L’INSEE a annoncé le 9 juillet 2026 que le taux de pauvreté en France métropolitaine s’est établi à 15,4 % fin 2024. Stable par rapport à l’année précédente, ce chiffre marque le plus haut niveau jamais mesuré dans le pays, s’accompagnant d’un nouvel accroissement des inégalités.
Article de Le Monde qui relaie la statistique de l’INSEE : https://www.lemonde.fr/societe/article/2026/07/09/le-taux-de-pauvrete-en-france-metropolitaine-reste-stable-a-15-4-en-2024-son-plus-haut-niveau-jamais-mesure_6722113_3224.html?
Au-delà des drames humains que cela représente, le plus scandaleux de ces évolutions réside dans le fait qu’aucun journaliste des médias mainstream n’instruise le procès en responsabilité.
Un désastre sans coupables ? Le bilan occulté de l’exécutif
Le traitement médiatique jette un voile pudique sur les responsables de ce bilan social :
- Le bilan d’Emmanuel Macron : après 9 années passées à l’Élysée, celui que les mêmes médias présentèrent aux Français comme le « Mozart de la finance » continue à s’enfoncer dans sa folie destructrice. Arborant des lunettes miroirs dignes de Pinochet et un visage prématurément vieilli, il poursuit sa politique sans que personne n’y trouve à redire.
- La co-responsabilité des Premiers ministres : les chefs de gouvernement successifs portent une responsabilité directe dans ce désastre, au premier rang desquels Édouard Philippe et Gabriel Attal.
Plus scandaleux encore, ces deux individus, qui ont plongé la France dans un désastre sans commune mesure avec toutes les crises traversées depuis la fin de la Seconde Guerre mondiale, affichent un quadruple culot :
- se présenter à l’élection présidentielle ;
- venir se pavaner dans les médias de masse, où nul ne leur demande jamais le moindre compte sur leur gestion ;
- y prendre la posture des experts, prétendant sauver la France du désastre qu’ils ont eux-mêmes créé ;
- donner des leçons de sérieux et de bonne gestion aux autres candidats !

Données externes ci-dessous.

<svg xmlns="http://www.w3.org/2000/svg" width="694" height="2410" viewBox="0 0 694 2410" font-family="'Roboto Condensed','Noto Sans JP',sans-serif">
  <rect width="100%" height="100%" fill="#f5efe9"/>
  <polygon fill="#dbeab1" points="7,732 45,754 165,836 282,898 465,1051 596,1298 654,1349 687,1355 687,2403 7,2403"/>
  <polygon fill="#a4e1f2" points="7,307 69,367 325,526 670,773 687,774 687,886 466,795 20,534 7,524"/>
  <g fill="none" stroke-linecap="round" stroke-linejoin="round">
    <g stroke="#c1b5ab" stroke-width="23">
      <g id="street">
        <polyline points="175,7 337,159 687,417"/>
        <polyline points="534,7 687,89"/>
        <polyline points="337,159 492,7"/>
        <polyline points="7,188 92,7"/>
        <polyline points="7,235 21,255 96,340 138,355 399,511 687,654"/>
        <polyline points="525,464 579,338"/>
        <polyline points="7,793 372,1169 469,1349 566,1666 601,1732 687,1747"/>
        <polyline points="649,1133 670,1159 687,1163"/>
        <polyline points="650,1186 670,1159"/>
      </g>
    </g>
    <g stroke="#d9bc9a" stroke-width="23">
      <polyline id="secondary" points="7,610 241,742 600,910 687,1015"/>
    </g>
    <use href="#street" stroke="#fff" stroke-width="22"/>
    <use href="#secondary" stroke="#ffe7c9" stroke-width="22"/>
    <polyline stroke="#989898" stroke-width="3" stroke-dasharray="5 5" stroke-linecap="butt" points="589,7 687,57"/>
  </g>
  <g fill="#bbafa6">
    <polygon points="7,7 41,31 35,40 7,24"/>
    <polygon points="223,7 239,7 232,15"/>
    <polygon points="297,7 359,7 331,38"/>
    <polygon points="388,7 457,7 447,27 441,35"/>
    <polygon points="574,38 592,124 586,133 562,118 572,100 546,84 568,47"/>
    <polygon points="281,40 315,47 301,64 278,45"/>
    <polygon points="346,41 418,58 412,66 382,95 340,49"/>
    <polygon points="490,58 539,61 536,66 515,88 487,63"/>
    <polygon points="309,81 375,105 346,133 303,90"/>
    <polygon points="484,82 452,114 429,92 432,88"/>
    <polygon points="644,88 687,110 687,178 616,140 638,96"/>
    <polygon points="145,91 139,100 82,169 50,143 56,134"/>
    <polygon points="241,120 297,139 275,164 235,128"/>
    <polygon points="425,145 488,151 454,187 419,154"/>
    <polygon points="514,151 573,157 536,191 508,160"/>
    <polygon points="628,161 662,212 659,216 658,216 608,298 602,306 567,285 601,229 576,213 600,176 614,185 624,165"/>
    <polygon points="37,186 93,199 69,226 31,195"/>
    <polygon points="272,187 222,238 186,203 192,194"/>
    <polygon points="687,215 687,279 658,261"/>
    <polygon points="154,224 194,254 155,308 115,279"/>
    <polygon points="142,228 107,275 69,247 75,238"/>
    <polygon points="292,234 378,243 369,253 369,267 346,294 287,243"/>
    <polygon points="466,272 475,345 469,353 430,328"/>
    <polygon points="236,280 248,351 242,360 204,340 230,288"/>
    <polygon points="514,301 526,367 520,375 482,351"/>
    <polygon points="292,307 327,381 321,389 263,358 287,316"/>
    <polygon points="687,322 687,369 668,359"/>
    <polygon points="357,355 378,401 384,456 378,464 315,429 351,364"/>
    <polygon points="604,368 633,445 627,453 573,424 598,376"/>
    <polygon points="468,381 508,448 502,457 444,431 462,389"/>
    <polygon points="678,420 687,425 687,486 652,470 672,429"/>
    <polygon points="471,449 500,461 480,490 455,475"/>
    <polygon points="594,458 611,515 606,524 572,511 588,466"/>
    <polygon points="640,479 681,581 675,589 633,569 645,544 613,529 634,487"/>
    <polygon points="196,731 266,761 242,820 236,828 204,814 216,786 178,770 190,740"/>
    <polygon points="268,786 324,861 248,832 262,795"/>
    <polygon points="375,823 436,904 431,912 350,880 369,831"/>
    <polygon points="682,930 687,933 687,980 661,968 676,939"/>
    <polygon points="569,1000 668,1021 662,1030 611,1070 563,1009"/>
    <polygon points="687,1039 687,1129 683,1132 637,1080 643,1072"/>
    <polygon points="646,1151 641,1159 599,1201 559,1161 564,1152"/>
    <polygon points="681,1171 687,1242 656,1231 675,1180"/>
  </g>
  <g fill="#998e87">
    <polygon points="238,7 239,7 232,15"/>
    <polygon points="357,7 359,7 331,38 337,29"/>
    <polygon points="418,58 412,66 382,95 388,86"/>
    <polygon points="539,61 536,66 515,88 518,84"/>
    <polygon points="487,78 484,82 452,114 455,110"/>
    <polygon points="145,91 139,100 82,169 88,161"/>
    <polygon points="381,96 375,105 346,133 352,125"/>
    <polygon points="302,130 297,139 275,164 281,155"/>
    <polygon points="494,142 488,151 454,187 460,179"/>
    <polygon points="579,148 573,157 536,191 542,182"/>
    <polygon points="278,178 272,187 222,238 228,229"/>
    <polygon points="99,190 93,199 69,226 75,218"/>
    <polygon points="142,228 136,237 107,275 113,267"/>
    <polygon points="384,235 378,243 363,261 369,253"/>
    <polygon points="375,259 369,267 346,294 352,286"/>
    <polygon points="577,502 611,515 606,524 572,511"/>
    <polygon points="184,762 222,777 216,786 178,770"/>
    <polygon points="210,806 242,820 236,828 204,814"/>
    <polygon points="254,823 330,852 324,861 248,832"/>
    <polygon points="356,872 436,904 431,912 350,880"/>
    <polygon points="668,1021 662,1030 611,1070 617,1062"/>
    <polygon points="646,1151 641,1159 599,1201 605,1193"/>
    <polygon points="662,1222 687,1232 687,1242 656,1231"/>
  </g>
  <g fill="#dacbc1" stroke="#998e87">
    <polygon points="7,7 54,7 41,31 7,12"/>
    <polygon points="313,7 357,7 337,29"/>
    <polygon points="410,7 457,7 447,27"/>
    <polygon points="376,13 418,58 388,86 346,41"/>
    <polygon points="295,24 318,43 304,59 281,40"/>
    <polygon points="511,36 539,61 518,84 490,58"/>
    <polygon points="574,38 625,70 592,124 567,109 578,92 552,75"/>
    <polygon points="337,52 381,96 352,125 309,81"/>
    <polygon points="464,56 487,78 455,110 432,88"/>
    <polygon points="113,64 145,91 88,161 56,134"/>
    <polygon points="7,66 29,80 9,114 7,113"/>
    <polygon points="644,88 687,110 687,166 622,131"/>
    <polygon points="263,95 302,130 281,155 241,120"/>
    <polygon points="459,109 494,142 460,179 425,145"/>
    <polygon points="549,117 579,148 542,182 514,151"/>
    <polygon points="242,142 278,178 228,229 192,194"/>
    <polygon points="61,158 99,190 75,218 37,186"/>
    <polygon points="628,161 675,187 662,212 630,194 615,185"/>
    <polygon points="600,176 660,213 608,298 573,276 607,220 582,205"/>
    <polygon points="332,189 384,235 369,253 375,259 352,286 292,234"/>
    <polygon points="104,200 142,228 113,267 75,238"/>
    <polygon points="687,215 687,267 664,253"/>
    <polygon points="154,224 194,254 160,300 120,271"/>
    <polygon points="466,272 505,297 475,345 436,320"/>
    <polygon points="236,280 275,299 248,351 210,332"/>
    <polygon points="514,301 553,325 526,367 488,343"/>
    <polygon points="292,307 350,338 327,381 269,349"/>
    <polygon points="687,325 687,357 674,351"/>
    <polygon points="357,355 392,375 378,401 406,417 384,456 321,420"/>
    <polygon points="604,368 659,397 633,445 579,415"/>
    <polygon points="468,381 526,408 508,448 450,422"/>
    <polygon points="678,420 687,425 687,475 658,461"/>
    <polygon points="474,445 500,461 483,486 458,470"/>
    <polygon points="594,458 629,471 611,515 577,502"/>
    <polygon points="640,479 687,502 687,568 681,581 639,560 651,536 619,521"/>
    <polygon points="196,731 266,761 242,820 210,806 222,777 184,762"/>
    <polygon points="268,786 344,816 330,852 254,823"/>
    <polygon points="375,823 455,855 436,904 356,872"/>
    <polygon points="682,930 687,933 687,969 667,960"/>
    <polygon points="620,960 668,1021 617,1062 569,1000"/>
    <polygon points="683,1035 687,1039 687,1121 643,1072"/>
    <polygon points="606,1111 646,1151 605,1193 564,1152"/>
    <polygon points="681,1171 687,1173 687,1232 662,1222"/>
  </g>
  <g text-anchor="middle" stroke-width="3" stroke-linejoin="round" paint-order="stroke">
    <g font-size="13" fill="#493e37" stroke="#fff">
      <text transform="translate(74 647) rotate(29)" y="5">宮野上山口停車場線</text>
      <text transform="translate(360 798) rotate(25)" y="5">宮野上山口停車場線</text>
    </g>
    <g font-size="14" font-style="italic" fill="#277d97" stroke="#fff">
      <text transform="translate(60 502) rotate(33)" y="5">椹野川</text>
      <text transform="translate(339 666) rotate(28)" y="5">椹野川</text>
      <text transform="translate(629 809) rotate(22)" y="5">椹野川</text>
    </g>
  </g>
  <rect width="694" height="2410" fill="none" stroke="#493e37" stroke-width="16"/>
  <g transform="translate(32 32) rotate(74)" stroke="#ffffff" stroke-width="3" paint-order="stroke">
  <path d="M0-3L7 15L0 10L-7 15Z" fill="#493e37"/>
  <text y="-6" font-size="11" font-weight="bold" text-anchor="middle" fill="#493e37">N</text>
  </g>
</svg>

Le grand tabou présidentiel : l’Union européenne et l’euro
De Marine Le Pen à Jean-Luc Mélenchon, en passant par Bruno Retailleau, Édouard Philippe, Gabriel Attal, Raphaël Glucksmann, François Hollande et Marine Tondelier, aucun des candidats à la présidentielle de 2027 présélectionnés par les milliardaires n’explique jamais le lien de cause à effet pourtant évident :
L’impasse systémique : il existe un lien direct entre notre appartenance à l’UE et à l’euro d’un côté, et la montée continue du taux de pauvreté et des inégalités sociales depuis 25 ans, de l’autre.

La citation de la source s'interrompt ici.